Il ne faut pas non plus les laisser penser que tout est noir, que les gentils meurent tous à la fin et que les méchants gagnent toujours.

Samantha Fitte co-secrétaire du  SNUIPP de la Gironde

à rédaction web France 3 Aquitaine

"On n'est pas forcément armé"

Cette journée d'hommage à l'école est d'autant plus symbolique, qu'elle se tient trois ans jour pour jour après l’assassinat de Samuel Paty. Cet enseignant d'histoire-géographie avait été tué le 16 octobre 2020 devant son collège de Conflans-Sainte-Honorine par un jeune terroriste russe d’origine tchétchène, pour avoir montré des caricatures de Mahomet en classe, dans le cadre d'un cours sur la liberté d'expression.

Trois ans plus tard, Samantha Fitte regrette l’absence de formations qui auraient permis de mieux faire face aux élèves. " À chaque fois qu’il y a un fait d’actualité de ce type, on se retrouve toujours un peu démuni au pied du mur.  On n’est pas forcément armé, il n’y a pas eu de formations particulières qui se sont mises en place. Donc il faut peut-être réfléchir à quelque chose de plus solide et au long cours". 

Samantha Fitte apprécie, cette fois, ne pas devoir lire un texte à ses élèves comme ce fut le cas par le passé. "Des mots que l’on n’arrivait pas forcément à s’approprier. Chaque enseignant, en fonction de sa classe, de sa sensibilité, va pouvoir trouver les mots. Parce que ce n’est pas facile de parler de cela avec les élèves, de trouver, dans les ressources, les réponses nécessaires apportées".

Elle aimerait pouvoir mener des sujets de réflexions sur la façon d’appréhender ces faits de société et ces actualités violentes.  Pouvoir aussi disposer de manuels, afin que " l’on ne soit pas, à chaque fois, au coup par coup".

En faire un jour différent des autres

À titre personnel, la professeure des écoles se sent moins exposée que les enseignants des collèges et des lycées.  Pour autant, elle insiste sur le fait de ne pas banaliser cette journée.

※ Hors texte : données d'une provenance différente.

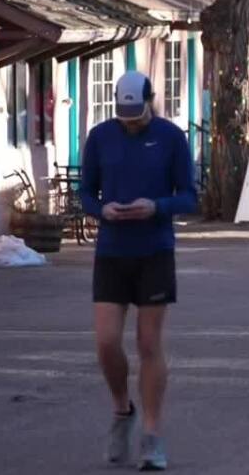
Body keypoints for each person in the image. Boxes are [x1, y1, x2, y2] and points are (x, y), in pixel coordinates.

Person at [80, 70, 196, 471]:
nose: (131, 121)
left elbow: (189, 196)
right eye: (125, 115)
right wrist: (102, 210)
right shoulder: (100, 136)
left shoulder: (171, 137)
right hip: (112, 251)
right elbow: (85, 192)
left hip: (154, 251)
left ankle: (151, 435)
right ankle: (121, 410)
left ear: (151, 100)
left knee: (149, 343)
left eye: (138, 114)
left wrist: (157, 207)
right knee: (107, 342)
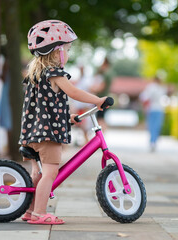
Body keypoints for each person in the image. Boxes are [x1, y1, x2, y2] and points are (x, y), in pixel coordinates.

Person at [19, 20, 107, 225]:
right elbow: (74, 92)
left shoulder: (36, 76)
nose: (67, 54)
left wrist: (68, 118)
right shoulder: (55, 74)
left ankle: (29, 211)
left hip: (31, 133)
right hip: (47, 136)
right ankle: (41, 214)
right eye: (67, 49)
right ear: (57, 51)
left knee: (37, 174)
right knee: (50, 172)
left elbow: (42, 108)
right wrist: (98, 100)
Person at [139, 76, 166, 152]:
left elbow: (145, 98)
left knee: (151, 127)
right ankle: (154, 142)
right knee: (157, 126)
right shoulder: (161, 88)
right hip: (159, 109)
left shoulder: (151, 87)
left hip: (151, 109)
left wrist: (144, 108)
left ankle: (152, 142)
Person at [91, 57, 113, 131]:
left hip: (101, 98)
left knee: (100, 119)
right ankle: (103, 136)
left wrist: (92, 89)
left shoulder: (105, 74)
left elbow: (101, 87)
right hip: (104, 97)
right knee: (102, 118)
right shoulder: (109, 73)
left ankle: (102, 136)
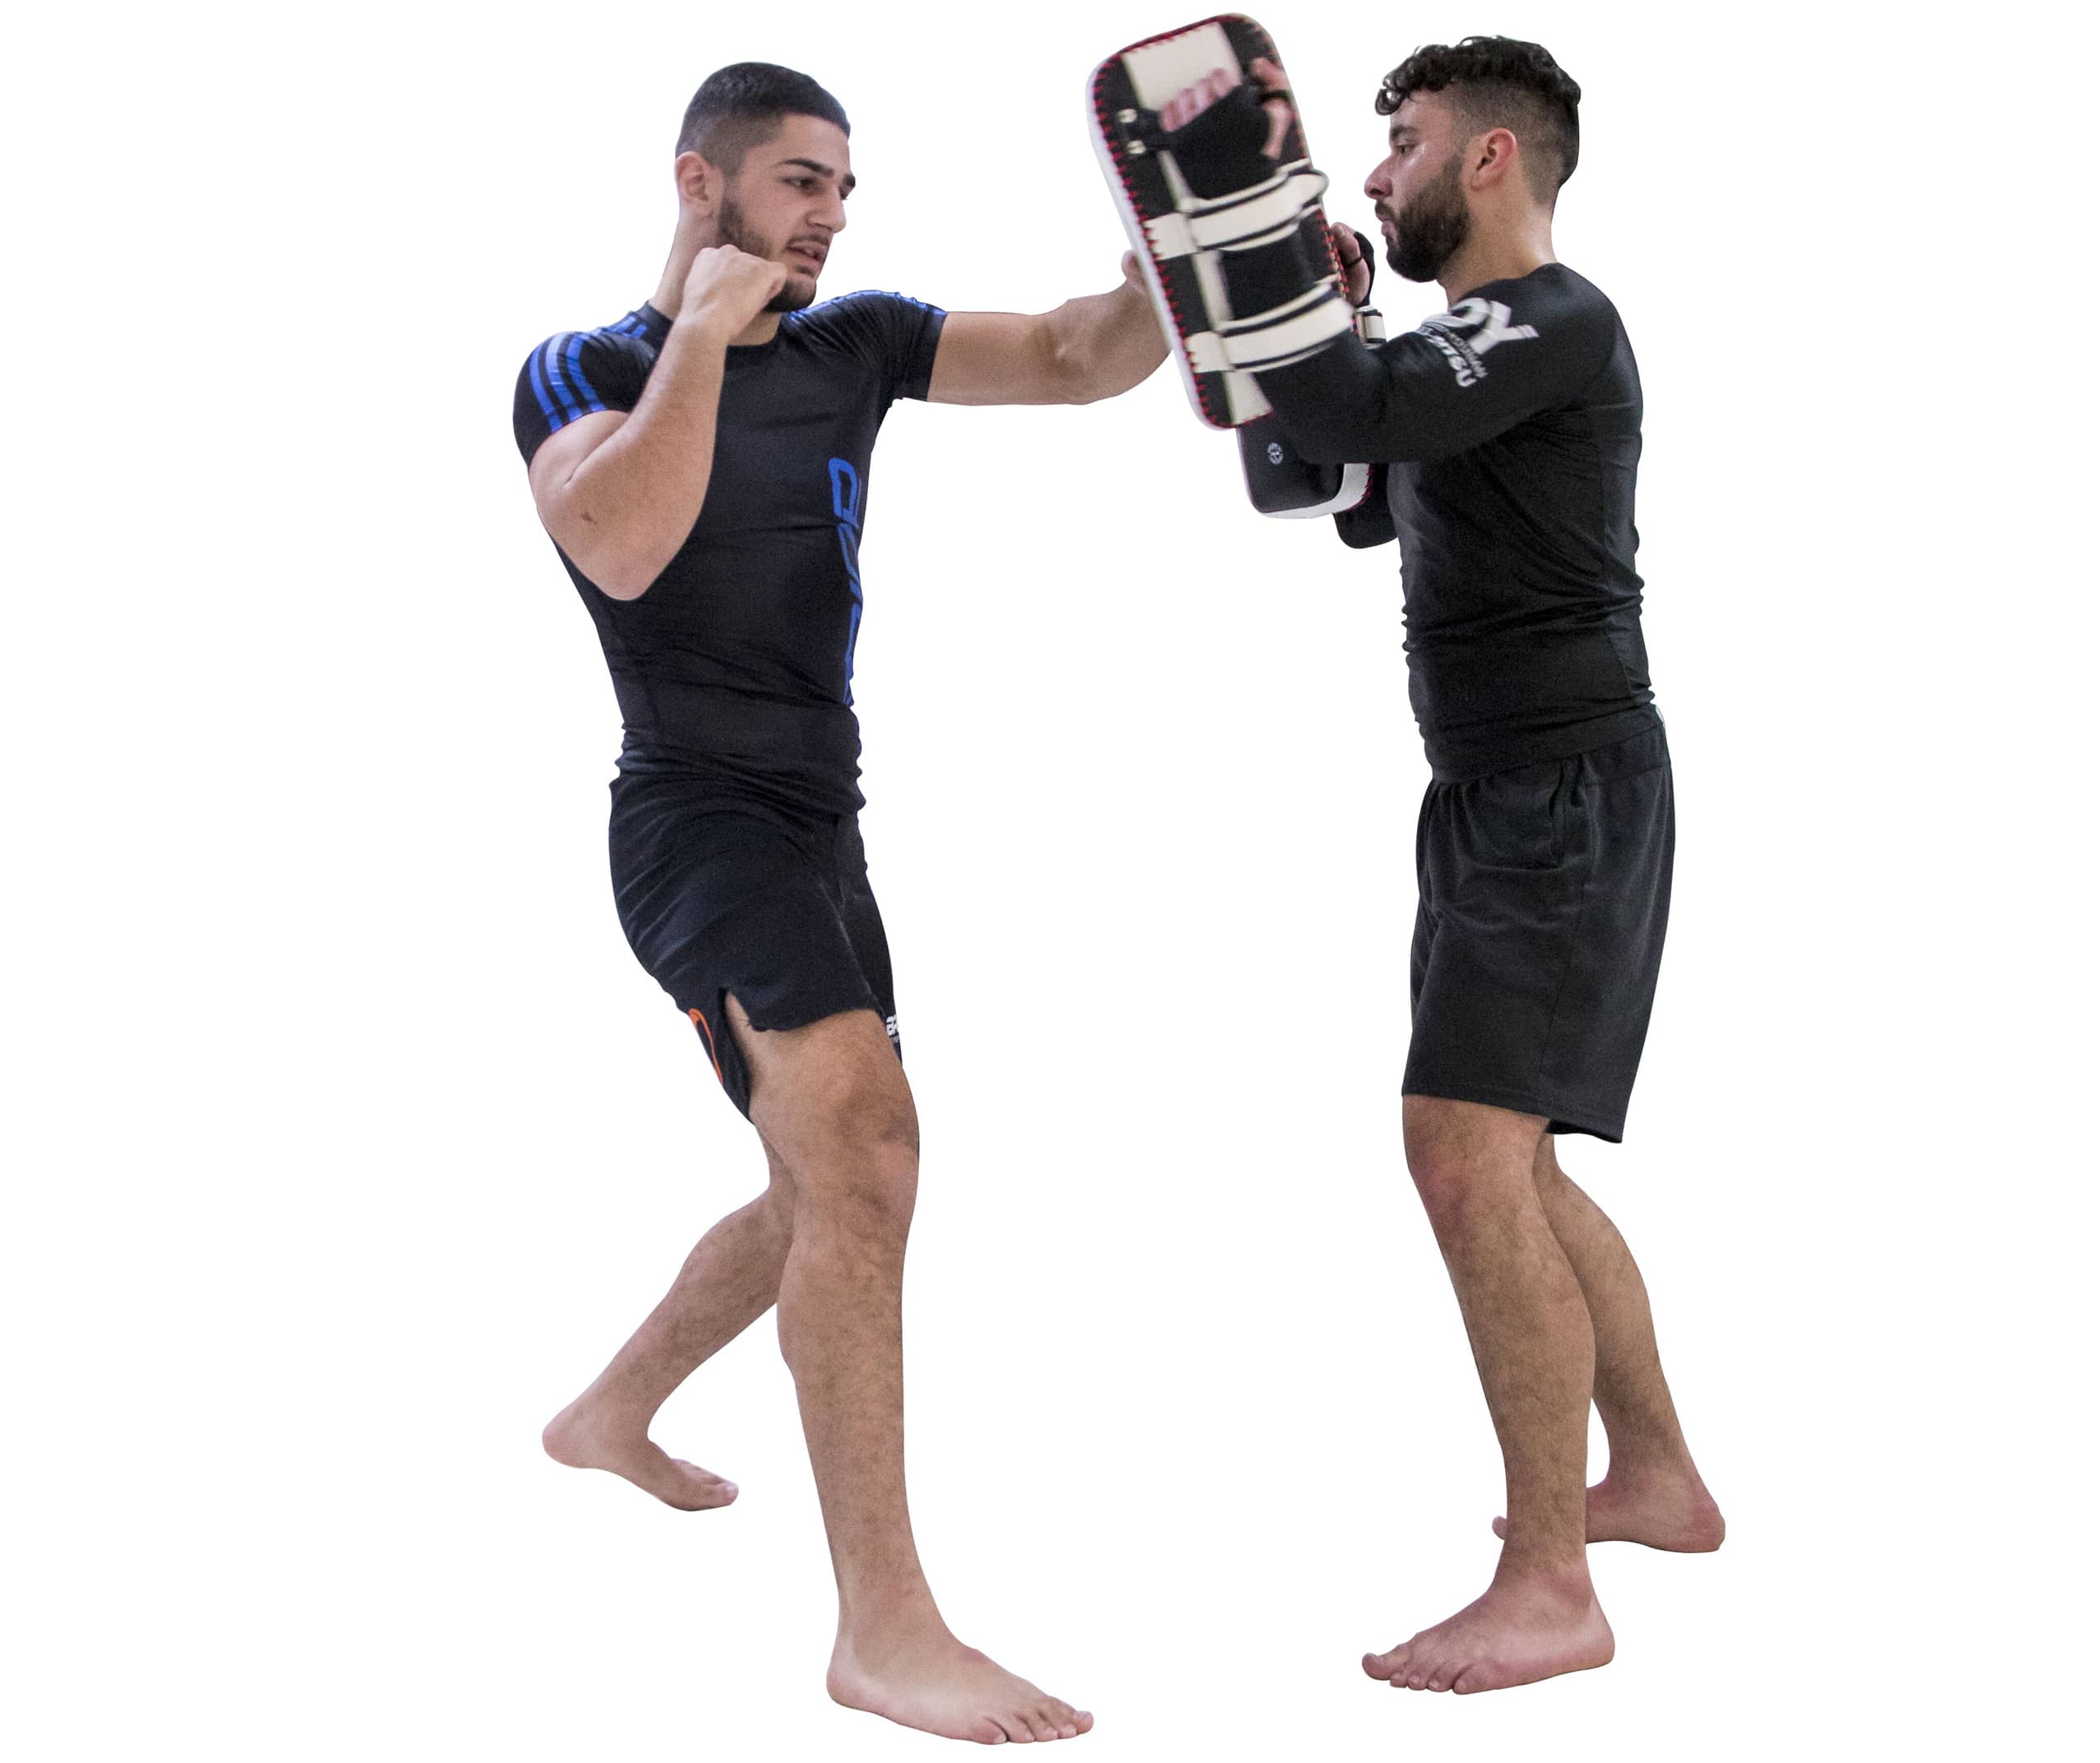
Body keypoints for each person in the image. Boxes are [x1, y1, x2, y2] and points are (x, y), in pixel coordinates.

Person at [513, 61, 1164, 1745]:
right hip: (692, 820)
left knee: (829, 1176)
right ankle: (885, 1628)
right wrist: (702, 342)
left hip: (824, 819)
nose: (833, 218)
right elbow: (623, 545)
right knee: (866, 1154)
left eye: (845, 190)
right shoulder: (581, 370)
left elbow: (1081, 357)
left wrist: (1181, 272)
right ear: (701, 183)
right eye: (803, 182)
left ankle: (612, 1410)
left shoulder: (857, 344)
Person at [1151, 36, 1725, 1694]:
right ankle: (1658, 1478)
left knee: (1466, 1162)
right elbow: (1319, 481)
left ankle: (1551, 1585)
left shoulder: (1556, 321)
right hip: (1498, 795)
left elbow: (1354, 405)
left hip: (1561, 788)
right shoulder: (1459, 352)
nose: (1374, 173)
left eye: (1399, 143)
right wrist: (1320, 323)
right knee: (1508, 1163)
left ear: (1490, 159)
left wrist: (1270, 274)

"À Arras, on a un enseignant, un collègue qui est mort, en voulant protéger ses élèves et ses autres collègues. Ce n’est pas rien, il faut mener une réflexion sur le long terme avec nos élèves de manière adaptée sur ce qui fait société aujourd’hui, quelles sont nos valeurs".

Ce lundi matin, les cris des enfants résonnaient déjà dans la cour de récréation avant d’entrer en classe. La sonnerie retentit, Samantha sait que ce 16 octobre ne sera pas une journée ordinaire.